Küresel finans piyasaları çalkantılı günlerin ardından kısmen duruldu. Ancak sarsılan Credit Suisse’in UBS tarafından devralınmasından sonra bankacılık krizinin gerçekten sona erip ermediğine dair endişeler sürüyor.
Devir işleminin ardından “neue UBS” (yeni UBS) adını alan finans kurumu, “İsviçre’nin tek büyük bankası” haline geldi. Neue Zürcher Zeitung adlı İsviçre gazetesi, Credit Suisse’in ezeli rakibiyle apar topar birleşmesini “Bir zombi gitti ama bir canavar doğuyor” şeklinde yorumladı. Dünyanın en büyük varlık yöneticisi Blackrock’un Alman baş stratejisti Martin Lück ise “Risk şimdilik azaldı. Çünkü zayıf halka piyasadan çekildi ve şimdi yaklaşık iki misli büyüklüğe sahip olan daha güçlü bir alıcı banka tarafından destekleniyor” saptamasını yapıyor.

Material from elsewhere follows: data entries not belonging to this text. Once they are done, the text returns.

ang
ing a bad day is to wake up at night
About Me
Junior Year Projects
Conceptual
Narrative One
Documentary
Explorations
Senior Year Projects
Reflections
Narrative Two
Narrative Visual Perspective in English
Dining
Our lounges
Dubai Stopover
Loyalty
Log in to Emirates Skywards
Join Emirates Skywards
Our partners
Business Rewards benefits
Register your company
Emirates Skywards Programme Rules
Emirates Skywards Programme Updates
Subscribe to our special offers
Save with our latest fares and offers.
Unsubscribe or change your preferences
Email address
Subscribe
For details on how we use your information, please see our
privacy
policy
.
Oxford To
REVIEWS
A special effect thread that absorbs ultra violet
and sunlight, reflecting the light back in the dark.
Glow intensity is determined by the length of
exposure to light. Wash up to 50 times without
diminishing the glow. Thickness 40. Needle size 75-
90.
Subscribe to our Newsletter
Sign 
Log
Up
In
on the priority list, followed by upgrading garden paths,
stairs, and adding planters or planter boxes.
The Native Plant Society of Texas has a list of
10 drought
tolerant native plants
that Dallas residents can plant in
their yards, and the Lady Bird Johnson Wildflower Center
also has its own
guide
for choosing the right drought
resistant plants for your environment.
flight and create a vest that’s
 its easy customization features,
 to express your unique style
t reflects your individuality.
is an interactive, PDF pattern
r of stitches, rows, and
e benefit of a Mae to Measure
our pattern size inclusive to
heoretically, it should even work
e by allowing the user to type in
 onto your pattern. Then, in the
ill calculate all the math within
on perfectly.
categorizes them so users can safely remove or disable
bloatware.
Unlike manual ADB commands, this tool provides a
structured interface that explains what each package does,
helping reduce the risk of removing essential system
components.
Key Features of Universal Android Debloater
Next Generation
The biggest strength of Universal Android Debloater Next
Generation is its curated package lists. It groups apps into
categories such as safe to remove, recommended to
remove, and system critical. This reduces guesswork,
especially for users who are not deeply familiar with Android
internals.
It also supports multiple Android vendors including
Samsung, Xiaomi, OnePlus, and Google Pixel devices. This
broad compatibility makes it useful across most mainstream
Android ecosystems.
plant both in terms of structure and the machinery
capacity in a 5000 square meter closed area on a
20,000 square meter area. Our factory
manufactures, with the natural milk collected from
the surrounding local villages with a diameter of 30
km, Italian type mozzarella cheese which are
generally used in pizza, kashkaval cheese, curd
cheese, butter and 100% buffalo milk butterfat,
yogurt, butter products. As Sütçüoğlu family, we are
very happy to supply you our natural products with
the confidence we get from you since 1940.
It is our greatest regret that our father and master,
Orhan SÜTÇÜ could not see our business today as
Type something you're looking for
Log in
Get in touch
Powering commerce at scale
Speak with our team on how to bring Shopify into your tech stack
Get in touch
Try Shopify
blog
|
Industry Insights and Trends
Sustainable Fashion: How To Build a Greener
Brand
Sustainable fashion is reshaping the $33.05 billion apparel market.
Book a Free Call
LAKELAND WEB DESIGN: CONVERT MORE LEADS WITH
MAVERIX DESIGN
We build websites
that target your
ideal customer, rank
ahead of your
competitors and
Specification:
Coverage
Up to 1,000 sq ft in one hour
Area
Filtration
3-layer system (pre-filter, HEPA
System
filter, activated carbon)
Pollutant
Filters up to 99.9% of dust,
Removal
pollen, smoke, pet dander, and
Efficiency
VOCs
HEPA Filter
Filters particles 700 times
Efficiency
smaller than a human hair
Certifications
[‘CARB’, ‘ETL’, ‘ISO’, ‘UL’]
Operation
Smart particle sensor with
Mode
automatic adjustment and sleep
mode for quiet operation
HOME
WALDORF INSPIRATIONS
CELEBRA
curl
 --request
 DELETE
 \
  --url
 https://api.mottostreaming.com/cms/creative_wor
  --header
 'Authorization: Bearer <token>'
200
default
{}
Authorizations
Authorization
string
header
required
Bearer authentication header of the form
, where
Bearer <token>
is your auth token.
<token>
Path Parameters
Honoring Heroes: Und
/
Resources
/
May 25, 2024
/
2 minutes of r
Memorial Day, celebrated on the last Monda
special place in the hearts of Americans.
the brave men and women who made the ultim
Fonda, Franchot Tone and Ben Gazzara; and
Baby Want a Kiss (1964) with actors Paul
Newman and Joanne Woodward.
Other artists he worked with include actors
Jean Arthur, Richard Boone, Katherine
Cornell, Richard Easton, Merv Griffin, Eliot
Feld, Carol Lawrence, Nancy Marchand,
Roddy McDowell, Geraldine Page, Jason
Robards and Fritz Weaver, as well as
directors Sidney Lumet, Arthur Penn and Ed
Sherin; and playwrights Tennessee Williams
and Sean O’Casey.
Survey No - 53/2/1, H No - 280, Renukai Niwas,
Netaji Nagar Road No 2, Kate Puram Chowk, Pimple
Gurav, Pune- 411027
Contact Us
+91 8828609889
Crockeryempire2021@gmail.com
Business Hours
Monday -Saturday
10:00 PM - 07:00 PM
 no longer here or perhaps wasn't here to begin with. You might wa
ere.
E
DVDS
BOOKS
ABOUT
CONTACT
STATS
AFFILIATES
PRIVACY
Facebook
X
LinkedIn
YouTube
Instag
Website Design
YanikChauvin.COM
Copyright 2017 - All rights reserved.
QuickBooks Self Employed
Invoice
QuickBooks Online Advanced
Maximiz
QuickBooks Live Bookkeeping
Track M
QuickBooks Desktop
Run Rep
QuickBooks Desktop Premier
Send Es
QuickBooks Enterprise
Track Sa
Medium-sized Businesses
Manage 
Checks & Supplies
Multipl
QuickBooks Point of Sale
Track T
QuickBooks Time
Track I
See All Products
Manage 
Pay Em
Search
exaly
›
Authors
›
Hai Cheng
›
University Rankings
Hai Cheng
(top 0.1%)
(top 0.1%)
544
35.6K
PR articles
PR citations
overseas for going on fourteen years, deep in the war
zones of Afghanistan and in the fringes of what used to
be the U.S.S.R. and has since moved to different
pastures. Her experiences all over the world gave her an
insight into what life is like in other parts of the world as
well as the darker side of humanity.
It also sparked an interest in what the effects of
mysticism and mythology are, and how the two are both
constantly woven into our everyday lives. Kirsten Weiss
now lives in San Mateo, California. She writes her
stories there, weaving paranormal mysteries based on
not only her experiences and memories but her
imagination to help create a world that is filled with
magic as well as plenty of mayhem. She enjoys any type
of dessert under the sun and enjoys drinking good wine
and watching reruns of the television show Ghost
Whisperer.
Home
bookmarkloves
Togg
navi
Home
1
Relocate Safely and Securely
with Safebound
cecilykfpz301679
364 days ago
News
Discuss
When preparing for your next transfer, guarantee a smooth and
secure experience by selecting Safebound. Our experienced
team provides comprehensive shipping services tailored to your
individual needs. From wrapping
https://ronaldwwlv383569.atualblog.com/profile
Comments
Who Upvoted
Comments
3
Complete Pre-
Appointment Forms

Toplam varlıkları yaklaşık 1,58 trilyon euroya ulaşan bu yeni dev banka, İsviçre’nin gayrisafi yurtiçi hasılasının iki katı büyüklüğüne sahip. Finans kurumu hem varlık yönetimi hem de yatırım bankacılığı alanlarında dünya çapında faaliyet gösteriyor. Dünyanın önde gelen merkez bankalarının geçtiğimiz hafta sonu, UBS gibi küresel çaptaki ticari bankaların kısa sürede dolar borçlanma olanaklarının genişletilmesi konusunda anlaşmaya varmalarının en önemli gerekçesi, uluslararası finans sisteminde likidite sıkıntısını önlemekti.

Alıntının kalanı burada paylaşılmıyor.